- **The problem**
Leave the pictures out. Copy every other part of the entries exactly.

+ + + +

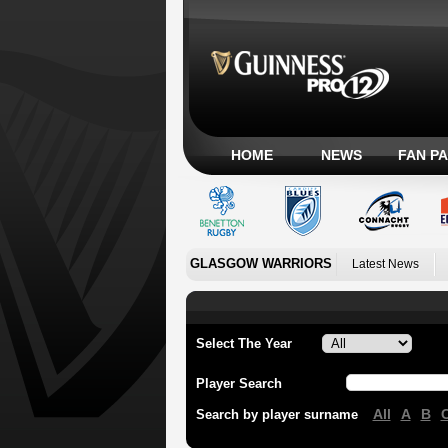
HOME
NEWS
FAN P
GLASGOW WARRIORS
Latest News
Select The Year
Player Search
All
A
B
Search by player surname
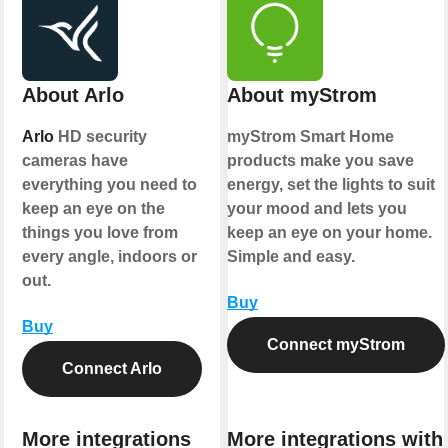
About Arlo
About myStrom
Arlo
HD security
myStrom Smart Home
cameras have
products make you save
everything you need to
energy, set the lights to suit
keep an eye on the
your mood and lets you
things you love from
keep an eye on your home.
every angle, indoors or
Simple and easy.
out.
Buy
Buy
Connect myStrom
Connect Arlo
More integrations
More integrations with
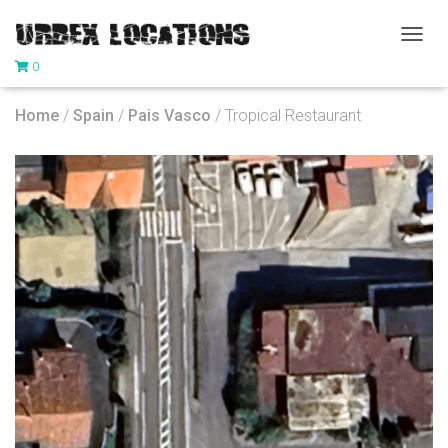
T
0
O
G
G
Home
/
Spain
/
Pais Vasco
/ Tropical Restaurant
L
E
N
A
V
I
G
A
T
I
O
N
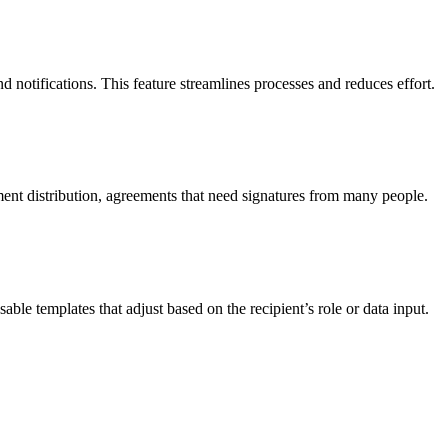
otifications. This feature streamlines processes and reduces effort.
ent distribution, agreements that need signatures from many people.
ble templates that adjust based on the recipient’s role or data input.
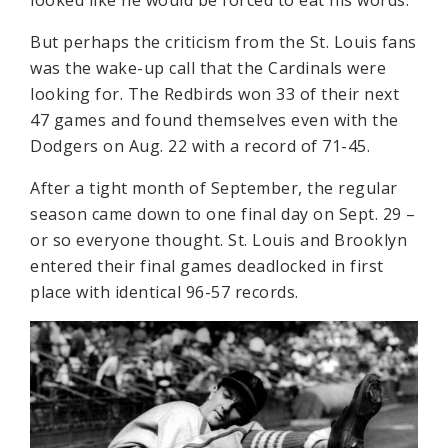
But perhaps the criticism from the St. Louis fans
was the wake-up call that the Cardinals were
looking for. The Redbirds won 33 of their next
47 games and found themselves even with the
Dodgers on Aug. 22 with a record of 71-45.
After a tight month of September, the regular
season came down to one final day on Sept. 29 –
or so everyone thought. St. Louis and Brooklyn
entered their final games deadlocked in first
place with identical 96-57 records.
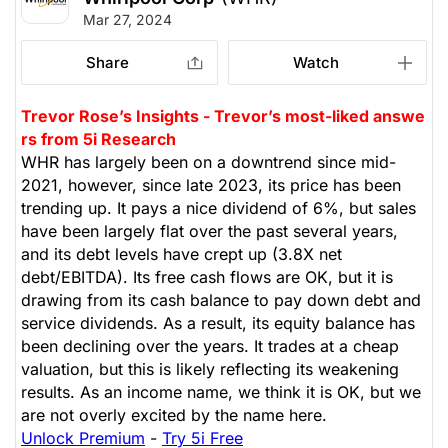
Mar 27, 2024
Share
Watch
Trevor Rose’s Insights - Trevor’s most-liked answe
rs from 5i Research
WHR has largely been on a downtrend since mid-
2021, however, since late 2023, its price has been
trending up. It pays a nice dividend of 6%, but sales
have been largely flat over the past several years,
and its debt levels have crept up (3.8X net
debt/EBITDA). Its free cash flows are OK, but it is
drawing from its cash balance to pay down debt and
service dividends. As a result, its equity balance has
been declining over the years. It trades at a cheap
valuation, but this is likely reflecting its weakening
results. As an income name, we think it is OK, but we
are not overly excited by the name here.
Unlock Premium
-
Try 5i Free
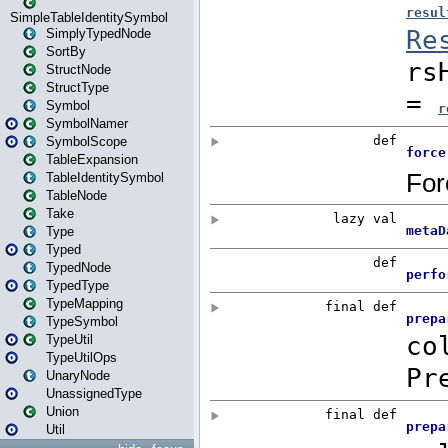
SimpleTableIdentitySymbol
SimplyTypedNode
SortBy
StructNode
StructType
Symbol
SymbolNamer
SymbolScope
TableExpansion
TableIdentitySymbol
TableNode
Take
Type
Typed
TypedNode
TypedType
TypeMapping
TypeSymbol
TypeUtil
TypeUtilOps
UnaryNode
UnassignedType
Union
Util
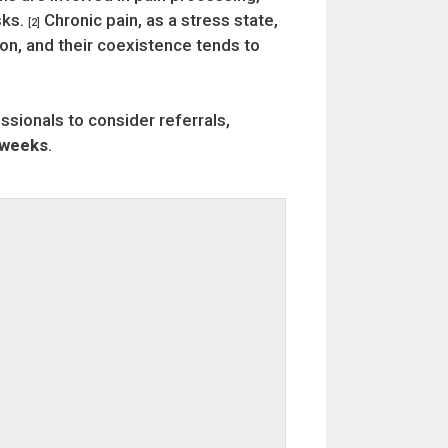
sks.
Chronic pain, as a stress state,
[2]
ion, and their coexistence tends to
essionals to consider referrals,
 weeks
.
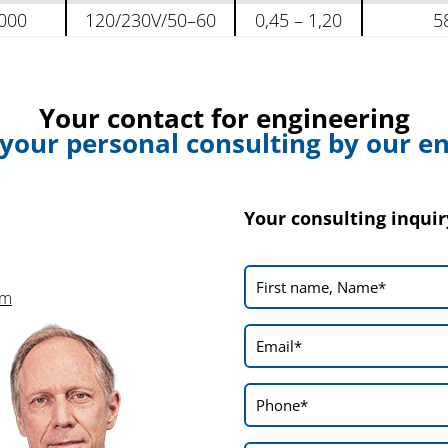
000
120/230V/50–60
0,45 – 1,20
5
Your contact for engineering
 your personal consulting by our e
Your consulting inquir
om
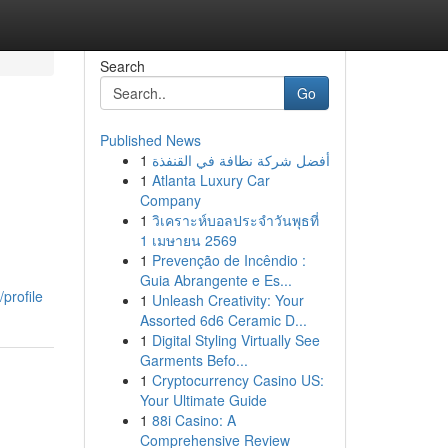
Search
Go
Published News
1
أفضل شركة نظافة في القنفذة
1
Atlanta Luxury Car
Company
1
วิเคราะห์บอลประจำวันพุธที่
1 เมษายน 2569
1
Prevenção de Incêndio :
Guia Abrangente e Es...
profile
1
Unleash Creativity: Your
Assorted 6d6 Ceramic D...
1
Digital Styling Virtually See
Garments Befo...
1
Cryptocurrency Casino US:
Your Ultimate Guide
1
88i Casino: A
Comprehensive Review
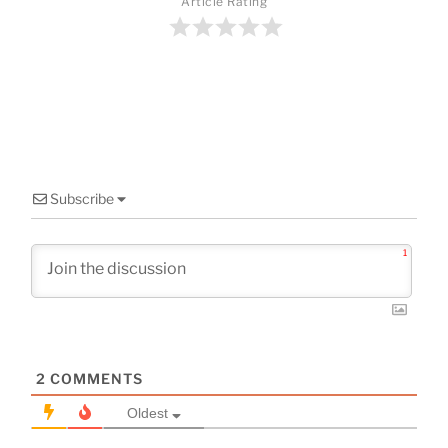
o
Article Rating
o
k
Subscribe
1
2
COMMENTS
Oldest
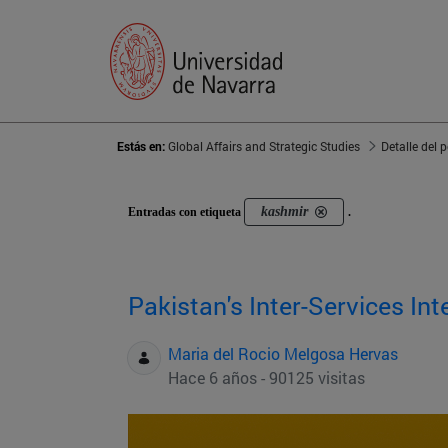
Estás en:
Global Affairs and Strategic Studies
Detalle del 
kashmir
Entradas con etiqueta
.
Pakistan's Inter-Services Int
Maria del Rocio Melgosa Hervas
Hace 6 años - 90125 visitas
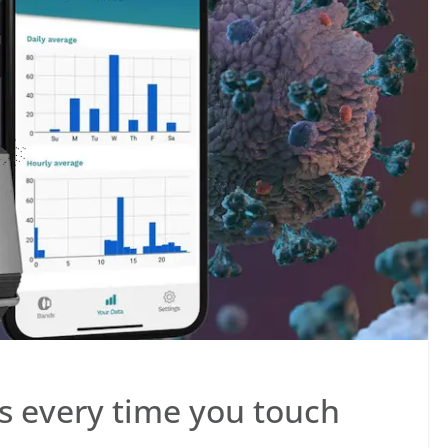
s every time you touch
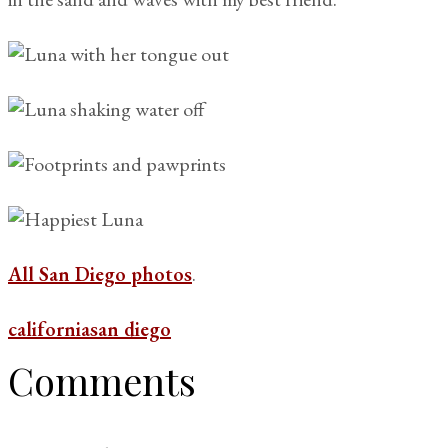
All San Diego photos
.
california
san diego
Comments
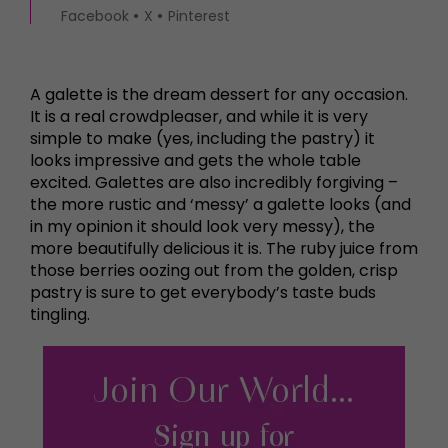
Facebook
X
Pinterest
A galette is the dream dessert for any occasion.
It is a real crowdpleaser, and while it is very
simple to make (yes, including the pastry) it
looks impressive and gets the whole table
excited. Galettes are also incredibly forgiving –
the more rustic and ‘messy’ a galette looks (and
in my opinion it should look very messy), the
more beautifully delicious it is. The ruby juice from
those berries oozing out from the golden, crisp
pastry is sure to get everybody’s taste buds
tingling.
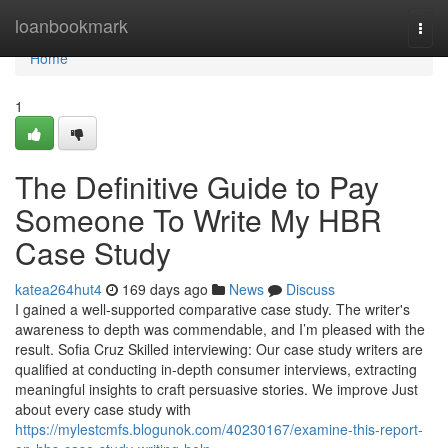
Home
loanbookmark
Togg
navi
Home
1
The Definitive Guide to Pay
Someone To Write My HBR
Case Study
katea264hut4
169 days ago
News
Discuss
I gained a well-supported comparative case study. The writer's
awareness to depth was commendable, and I’m pleased with the
result. Sofia Cruz Skilled interviewing: Our case study writers are
qualified at conducting in-depth consumer interviews, extracting
meaningful insights to craft persuasive stories. We improve Just
about every case study with
https://mylestcmfs.blogunok.com/40230167/examine-this-report-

+ + + +

- **Result for this exercise**
HOME
NEWS
FAN P
GLASGOW WARRIORS
Latest News
Select The Year
Player Search
All
A
B
Search by player surname
About Arlo
About myStrom
Arlo
HD security
myStrom Smart Home
cameras have
products make you save
everything you need to
energy, set the lights to suit
keep an eye on the
your mood and lets you
things you love from
keep an eye on your home.
every angle, indoors or
Simple and easy.
out.
Buy
Buy
Connect myStrom
Connect Arlo
More integrations
More integrations with
T
0
O
G
G
Home
/
Spain
/
Pais Vasco
/ Tropical Restaurant
L
E
N
A
V
I
G
A
T
I
O
N
otifications. This feature streamlines processes and reduces effort.
ent distribution, agreements that need signatures from many people.
ble templates that adjust based on the recipient’s role or data input.
But perhaps the criticism from the St. Louis fans
was the wake-up call that the Cardinals were
looking for. The Redbirds won 33 of their next
47 games and found themselves even with the
Dodgers on Aug. 22 with a record of 71-45.
After a tight month of September, the regular
season came down to one final day on Sept. 29 –
or so everyone thought. St. Louis and Brooklyn
entered their final games deadlocked in first
place with identical 96-57 records.
Mar 27, 2024
Share
Watch
Trevor Rose’s Insights - Trevor’s most-liked answe
rs from 5i Research
WHR has largely been on a downtrend since mid-
2021, however, since late 2023, its price has been
trending up. It pays a nice dividend of 6%, but sales
have been largely flat over the past several years,
and its debt levels have crept up (3.8X net
debt/EBITDA). Its free cash flows are OK, but it is
drawing from its cash balance to pay down debt and
service dividends. As a result, its equity balance has
been declining over the years. It trades at a cheap
valuation, but this is likely reflecting its weakening
results. As an income name, we think it is OK, but we
are not overly excited by the name here.
Unlock Premium
-
Try 5i Free
SimpleTableIdentitySymbol
SimplyTypedNode
SortBy
StructNode
StructType
Symbol
SymbolNamer
SymbolScope
TableExpansion
TableIdentitySymbol
TableNode
Take
Type
Typed
TypedNode
TypedType
TypeMapping
TypeSymbol
TypeUtil
TypeUtilOps
UnaryNode
UnassignedType
Union
Util
sks.
Chronic pain, as a stress state,
[2]
ion, and their coexistence tends to
essionals to consider referrals,
 weeks
.
000
120/230V/50–60
0,45 – 1,20
5
Your contact for engineering
 your personal consulting by our e
Your consulting inquir
om
Search
Go
Published News
1
أفضل شركة نظافة في القنفذة
1
Atlanta Luxury Car
Company
1
วิเคราะห์บอลประจำวันพุธที่
1 เมษายน 2569
1
Prevenção de Incêndio :
Guia Abrangente e Es...
profile
1
Unleash Creativity: Your
Assorted 6d6 Ceramic D...
1
Digital Styling Virtually See
Garments Befo...
1
Cryptocurrency Casino US:
Your Ultimate Guide
1
88i Casino: A
Comprehensive Review
o
Article Rating
o
k
Subscribe
1
2
COMMENTS
Oldest
Estás en:
Global Affairs and Strategic Studies
Detalle del 
kashmir
Entradas con etiqueta
.
Pakistan's Inter-Services Int
Maria del Rocio Melgosa Hervas
Hace 6 años - 90125 visitas
s every time you touch
All San Diego photos
.
california
san diego
Comments
Facebook
X
Pinterest
A galette is the dream dessert for any occasion.
It is a real crowdpleaser, and while it is very
simple to make (yes, including the pastry) it
looks impressive and gets the whole table
excited. Galettes are also incredibly forgiving –
the more rustic and ‘messy’ a galette looks (and
in my opinion it should look very messy), the
more beautifully delicious it is. The ruby juice from
those berries oozing out from the golden, crisp
pastry is sure to get everybody’s taste buds
tingling.
Home
loanbookmark
Togg
navi
Home
1
The Definitive Guide to Pay
Someone To Write My HBR
Case Study
katea264hut4
169 days ago
News
Discuss
I gained a well-supported comparative case study. The writer's
awareness to depth was commendable, and I’m pleased with the
result. Sofia Cruz Skilled interviewing: Our case study writers are
qualified at conducting in-depth consumer interviews, extracting
meaningful insights to craft persuasive stories. We improve Just
about every case study with
https://mylestcmfs.blogunok.com/40230167/examine-this-report-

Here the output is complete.